EXERCISE DESCRIPTION
What is needed is the number of lines below that contain the string "about", with no other text.

DATA FOR PROCESSING
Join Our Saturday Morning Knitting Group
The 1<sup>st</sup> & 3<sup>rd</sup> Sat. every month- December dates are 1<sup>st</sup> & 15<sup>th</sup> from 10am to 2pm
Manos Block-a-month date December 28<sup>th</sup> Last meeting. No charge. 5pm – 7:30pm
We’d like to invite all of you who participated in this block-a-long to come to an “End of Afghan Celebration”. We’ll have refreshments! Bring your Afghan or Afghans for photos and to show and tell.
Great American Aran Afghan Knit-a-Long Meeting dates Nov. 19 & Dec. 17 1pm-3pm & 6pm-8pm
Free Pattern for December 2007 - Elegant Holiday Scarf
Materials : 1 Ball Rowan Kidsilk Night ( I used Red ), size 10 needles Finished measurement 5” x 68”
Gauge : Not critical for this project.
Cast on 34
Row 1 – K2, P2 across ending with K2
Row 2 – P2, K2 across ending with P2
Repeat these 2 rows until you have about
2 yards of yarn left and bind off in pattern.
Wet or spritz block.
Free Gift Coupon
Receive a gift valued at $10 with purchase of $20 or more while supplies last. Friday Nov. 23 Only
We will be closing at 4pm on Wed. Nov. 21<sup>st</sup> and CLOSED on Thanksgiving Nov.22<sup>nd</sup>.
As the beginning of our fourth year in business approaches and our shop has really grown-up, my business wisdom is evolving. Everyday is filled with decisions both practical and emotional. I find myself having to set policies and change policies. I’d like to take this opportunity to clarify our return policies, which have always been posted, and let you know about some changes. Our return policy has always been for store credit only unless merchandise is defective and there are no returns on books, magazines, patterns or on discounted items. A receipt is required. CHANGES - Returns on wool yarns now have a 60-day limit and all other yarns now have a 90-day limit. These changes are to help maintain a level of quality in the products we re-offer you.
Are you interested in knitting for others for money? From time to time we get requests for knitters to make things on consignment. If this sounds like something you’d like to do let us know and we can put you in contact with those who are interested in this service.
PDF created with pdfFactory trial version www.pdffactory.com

ANSWER TO THIS TASK
2